Exercise objective — Copy out each line of the entries where the word "down" is present.

Stored data:
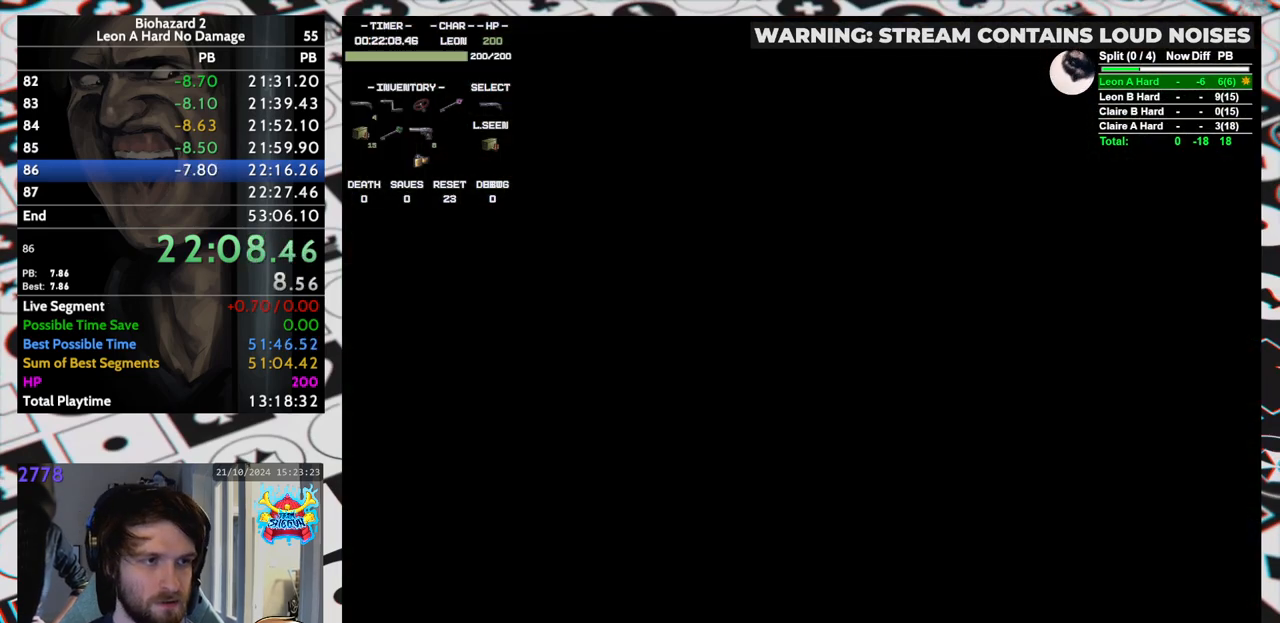
{"keys": [], "events": []}
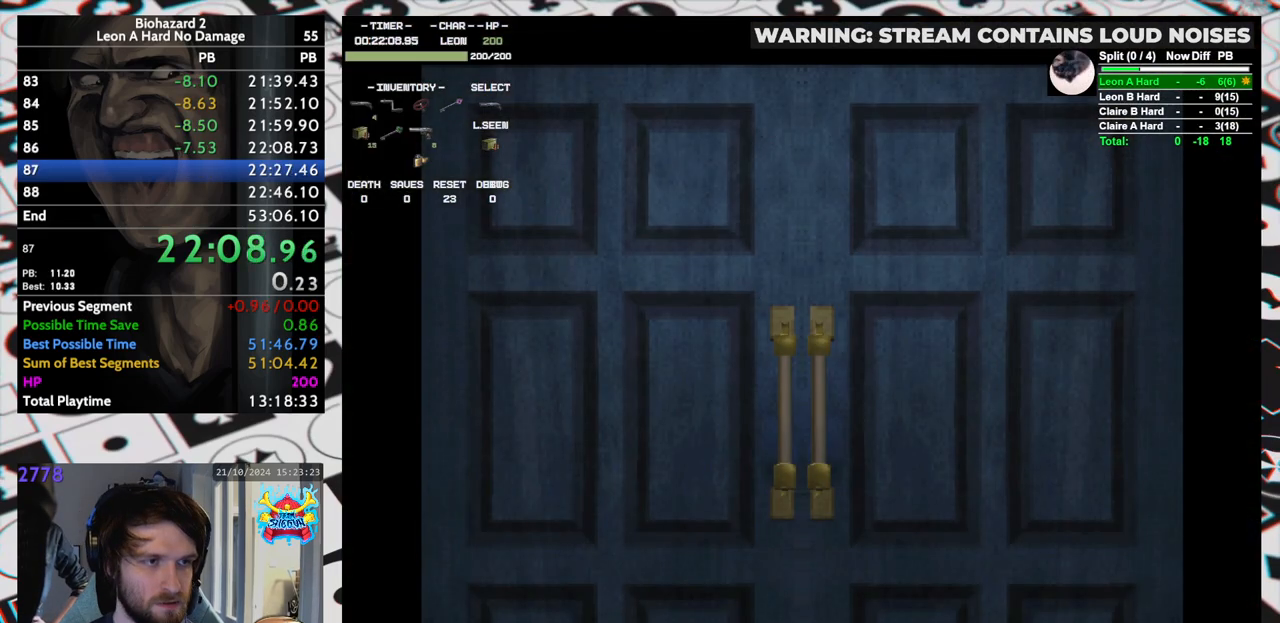
{"keys": [], "events": []}
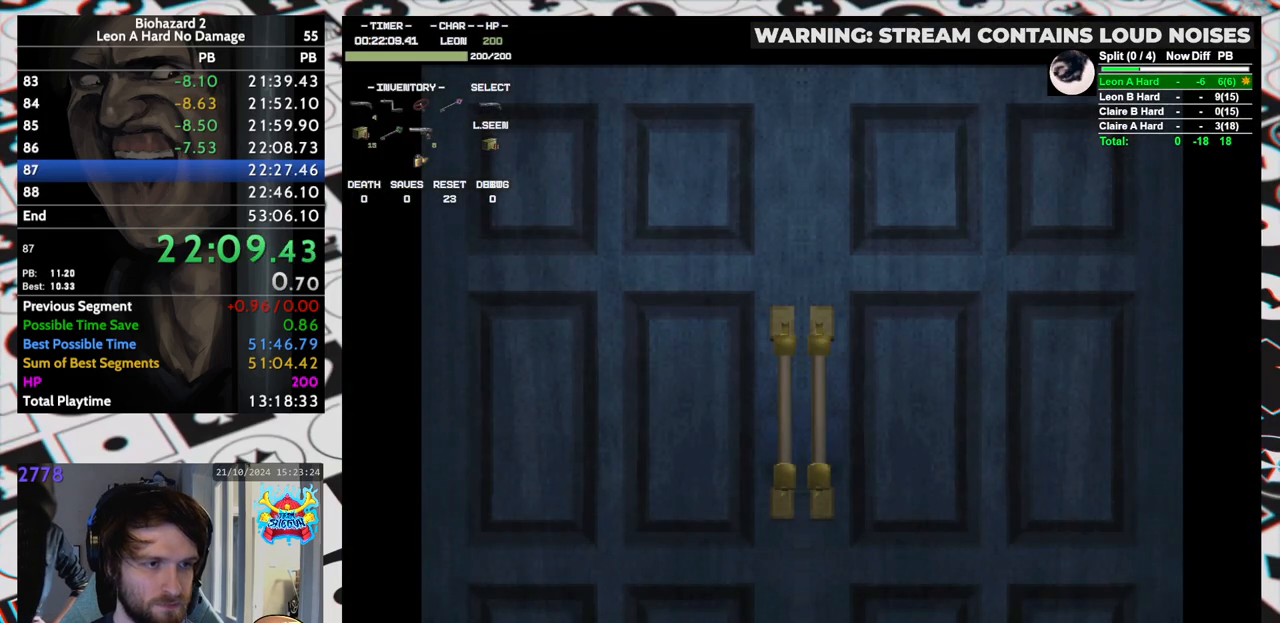
{"keys": [], "events": []}
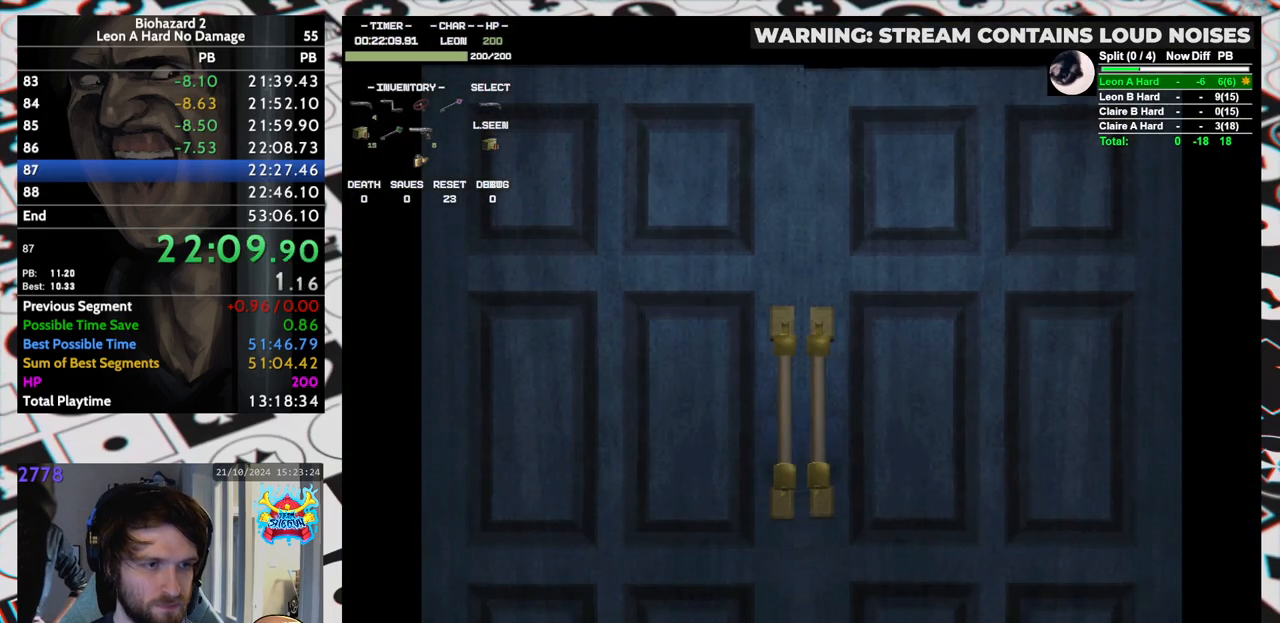
{"keys": ["right", "run"], "events": [[17, "right", "down"], [250, "yep", "down"], [300, "run", "down"], [350, "yep", "up"]]}
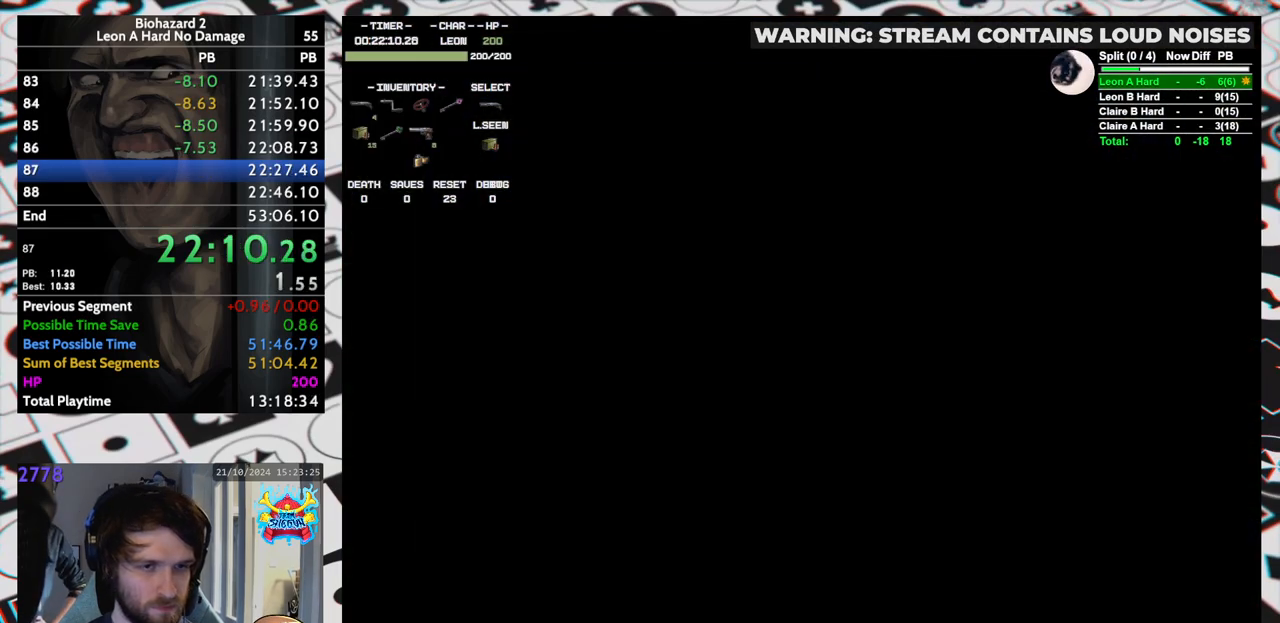
{"keys": ["right", "run", "up"], "events": [[317, "up", "down"]]}
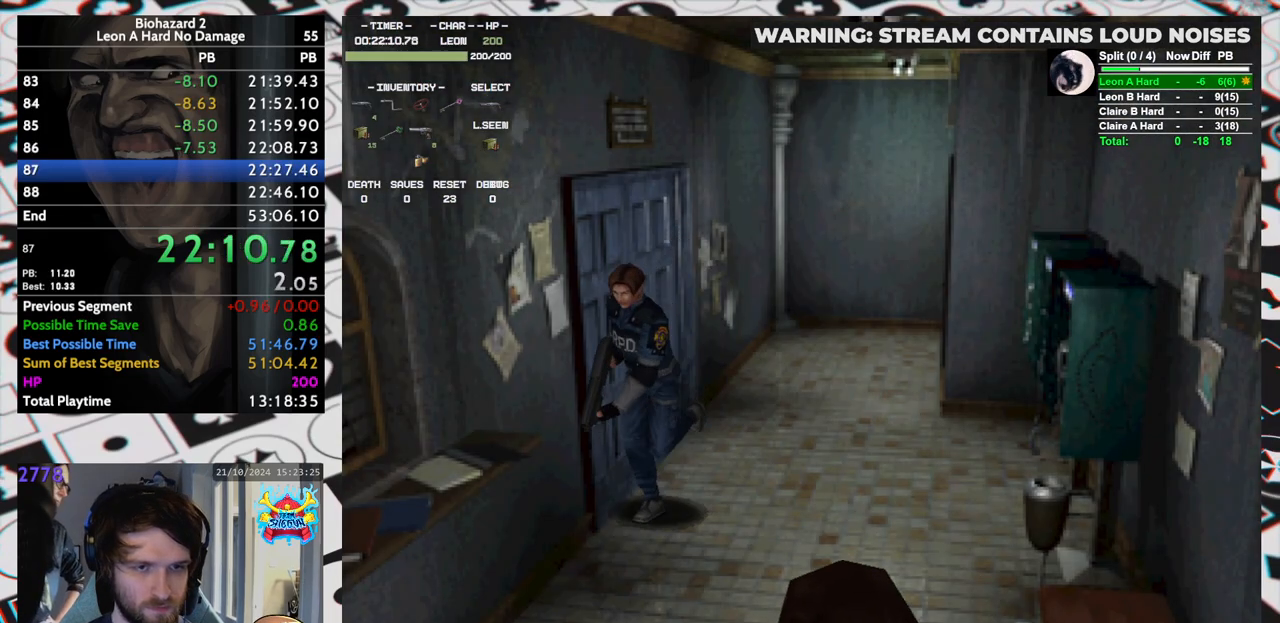
{"keys": ["left", "run"], "events": [[50, "right", "up"], [383, "left", "down"], [433, "up", "up"]]}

Solution to this problem —
{"keys": ["right", "run"], "events": [[17, "right", "down"], [250, "yep", "down"], [300, "run", "down"], [350, "yep", "up"]]}
{"keys": ["right", "run", "up"], "events": [[317, "up", "down"]]}
{"keys": ["left", "run"], "events": [[50, "right", "up"], [383, "left", "down"], [433, "up", "up"]]}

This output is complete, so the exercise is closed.